## INFORMATION
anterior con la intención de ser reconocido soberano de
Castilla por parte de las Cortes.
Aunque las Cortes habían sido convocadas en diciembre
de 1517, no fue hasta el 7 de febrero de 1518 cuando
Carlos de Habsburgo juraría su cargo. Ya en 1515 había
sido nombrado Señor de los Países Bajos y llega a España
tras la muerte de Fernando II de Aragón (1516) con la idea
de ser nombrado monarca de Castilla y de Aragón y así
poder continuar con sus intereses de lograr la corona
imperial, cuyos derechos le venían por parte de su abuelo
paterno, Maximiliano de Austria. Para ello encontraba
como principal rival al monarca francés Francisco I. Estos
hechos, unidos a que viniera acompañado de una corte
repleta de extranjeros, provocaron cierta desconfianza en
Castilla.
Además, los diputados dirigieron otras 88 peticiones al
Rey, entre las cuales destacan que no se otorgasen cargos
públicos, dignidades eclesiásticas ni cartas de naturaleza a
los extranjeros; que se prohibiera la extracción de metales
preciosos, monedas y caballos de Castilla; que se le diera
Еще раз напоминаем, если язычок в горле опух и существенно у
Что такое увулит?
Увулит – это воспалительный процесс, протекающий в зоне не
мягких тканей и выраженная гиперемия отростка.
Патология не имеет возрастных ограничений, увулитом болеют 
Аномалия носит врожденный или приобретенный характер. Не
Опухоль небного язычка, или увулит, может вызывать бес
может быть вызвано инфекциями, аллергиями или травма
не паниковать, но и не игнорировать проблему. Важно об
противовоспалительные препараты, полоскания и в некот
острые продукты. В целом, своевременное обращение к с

...

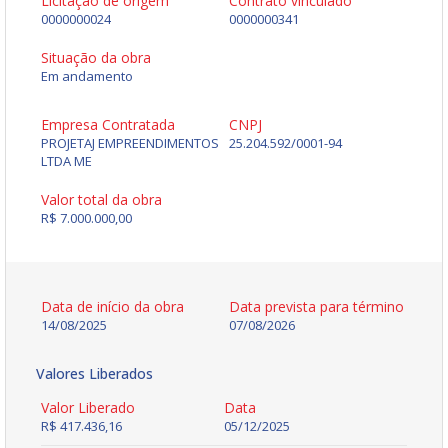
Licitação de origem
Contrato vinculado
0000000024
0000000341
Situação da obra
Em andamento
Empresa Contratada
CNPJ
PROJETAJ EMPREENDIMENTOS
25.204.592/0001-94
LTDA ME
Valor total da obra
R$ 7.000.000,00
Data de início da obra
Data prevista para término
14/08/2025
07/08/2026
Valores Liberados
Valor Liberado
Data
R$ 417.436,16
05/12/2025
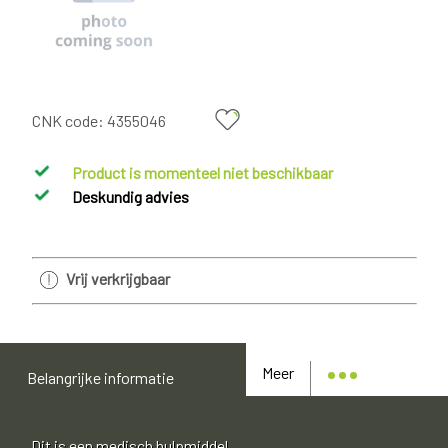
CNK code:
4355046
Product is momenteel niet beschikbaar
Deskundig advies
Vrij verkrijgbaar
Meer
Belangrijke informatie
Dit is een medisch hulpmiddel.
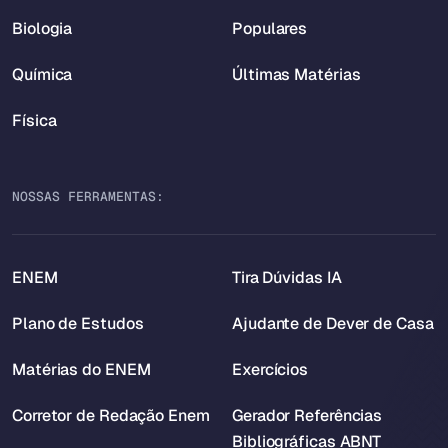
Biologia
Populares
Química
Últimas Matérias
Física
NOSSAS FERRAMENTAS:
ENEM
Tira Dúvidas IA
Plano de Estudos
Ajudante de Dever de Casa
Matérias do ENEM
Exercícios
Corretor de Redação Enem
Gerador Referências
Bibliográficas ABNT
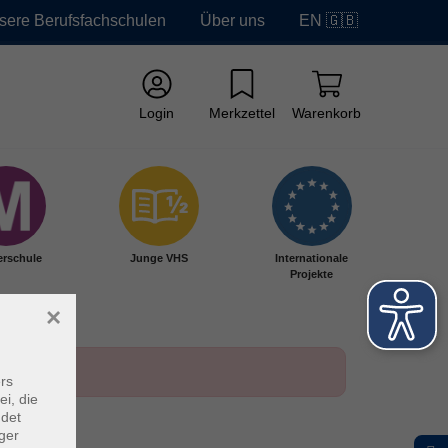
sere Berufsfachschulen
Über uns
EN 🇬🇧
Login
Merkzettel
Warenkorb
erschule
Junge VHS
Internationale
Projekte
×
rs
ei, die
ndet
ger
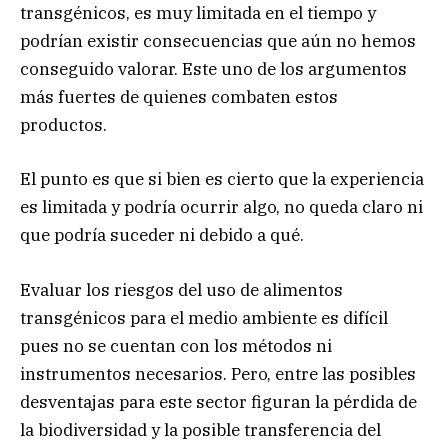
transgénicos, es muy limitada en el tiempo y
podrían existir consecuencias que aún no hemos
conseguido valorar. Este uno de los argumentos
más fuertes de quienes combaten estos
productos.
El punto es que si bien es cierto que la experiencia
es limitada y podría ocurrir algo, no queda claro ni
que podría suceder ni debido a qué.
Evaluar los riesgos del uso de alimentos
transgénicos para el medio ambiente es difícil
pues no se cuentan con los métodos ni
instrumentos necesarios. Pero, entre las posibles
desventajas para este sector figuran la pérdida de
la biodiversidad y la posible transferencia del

==

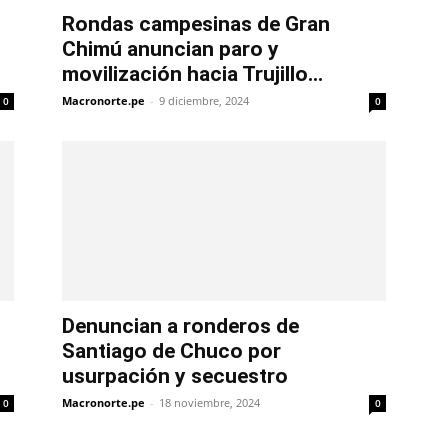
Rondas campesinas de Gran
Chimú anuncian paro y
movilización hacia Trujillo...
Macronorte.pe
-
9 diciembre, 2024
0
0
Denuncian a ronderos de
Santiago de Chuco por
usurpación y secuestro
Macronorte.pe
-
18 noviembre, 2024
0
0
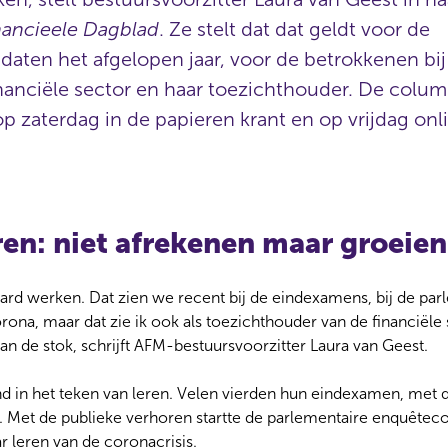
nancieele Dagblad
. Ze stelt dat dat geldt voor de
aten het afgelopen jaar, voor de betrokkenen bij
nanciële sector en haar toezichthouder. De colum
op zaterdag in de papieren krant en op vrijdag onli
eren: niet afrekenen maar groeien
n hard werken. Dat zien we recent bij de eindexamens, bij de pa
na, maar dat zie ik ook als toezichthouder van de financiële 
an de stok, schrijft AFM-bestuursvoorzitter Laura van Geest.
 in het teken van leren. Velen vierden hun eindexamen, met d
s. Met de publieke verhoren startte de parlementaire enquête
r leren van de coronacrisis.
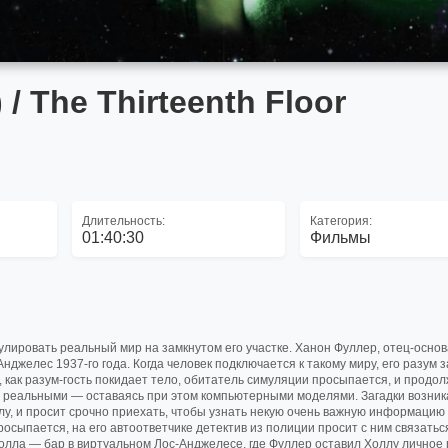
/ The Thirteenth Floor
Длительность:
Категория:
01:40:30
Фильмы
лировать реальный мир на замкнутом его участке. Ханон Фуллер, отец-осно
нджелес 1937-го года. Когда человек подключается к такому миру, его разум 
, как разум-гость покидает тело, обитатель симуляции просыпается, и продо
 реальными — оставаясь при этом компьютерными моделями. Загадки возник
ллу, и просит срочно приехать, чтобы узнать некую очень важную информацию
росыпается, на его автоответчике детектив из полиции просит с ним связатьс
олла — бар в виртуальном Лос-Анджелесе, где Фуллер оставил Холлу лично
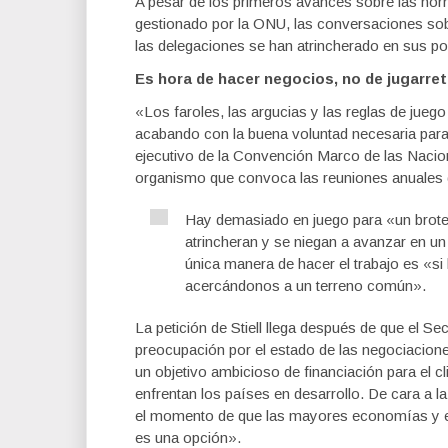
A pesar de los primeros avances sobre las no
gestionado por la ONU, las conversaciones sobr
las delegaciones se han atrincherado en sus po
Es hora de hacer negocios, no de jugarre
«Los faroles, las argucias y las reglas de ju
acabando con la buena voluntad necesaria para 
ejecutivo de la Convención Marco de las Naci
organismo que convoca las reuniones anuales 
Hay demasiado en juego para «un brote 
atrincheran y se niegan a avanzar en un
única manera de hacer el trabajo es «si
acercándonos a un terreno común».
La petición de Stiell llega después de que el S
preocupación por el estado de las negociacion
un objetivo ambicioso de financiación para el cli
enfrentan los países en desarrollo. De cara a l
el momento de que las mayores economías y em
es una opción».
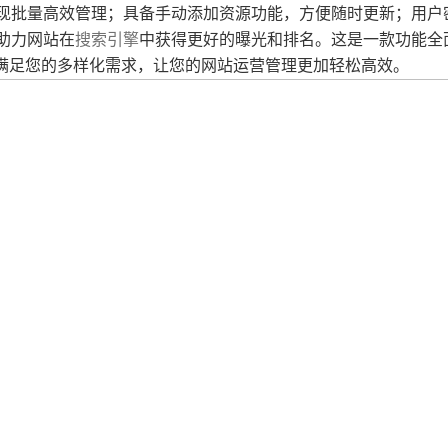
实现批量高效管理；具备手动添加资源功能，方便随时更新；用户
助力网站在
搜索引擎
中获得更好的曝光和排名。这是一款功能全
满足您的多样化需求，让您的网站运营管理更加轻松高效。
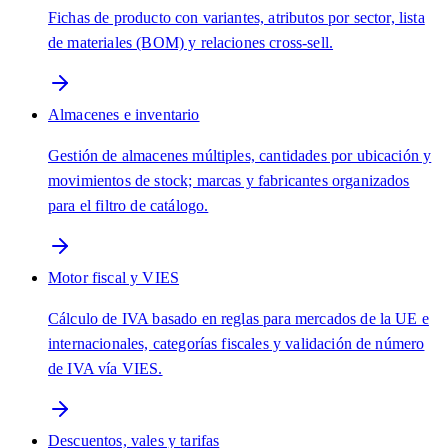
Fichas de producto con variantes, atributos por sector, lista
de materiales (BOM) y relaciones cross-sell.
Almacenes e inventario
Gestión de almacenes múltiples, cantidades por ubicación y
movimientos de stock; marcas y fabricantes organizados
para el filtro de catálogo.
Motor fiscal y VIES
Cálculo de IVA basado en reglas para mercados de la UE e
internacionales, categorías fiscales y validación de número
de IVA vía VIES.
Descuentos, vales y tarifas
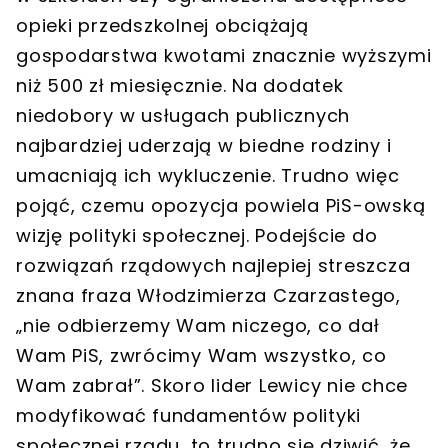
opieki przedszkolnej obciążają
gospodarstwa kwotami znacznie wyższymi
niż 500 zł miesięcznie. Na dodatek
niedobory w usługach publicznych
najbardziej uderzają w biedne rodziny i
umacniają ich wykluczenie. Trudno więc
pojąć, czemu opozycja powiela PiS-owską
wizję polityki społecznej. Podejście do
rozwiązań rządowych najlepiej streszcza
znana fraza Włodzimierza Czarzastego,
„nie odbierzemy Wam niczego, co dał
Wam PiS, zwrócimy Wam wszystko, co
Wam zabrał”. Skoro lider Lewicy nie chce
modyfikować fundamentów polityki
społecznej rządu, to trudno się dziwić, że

## WHAT IS NEEDED
Figure out how many lines of the material include the string "entre", and reply with only that figure.

## TASK SOLUTION
2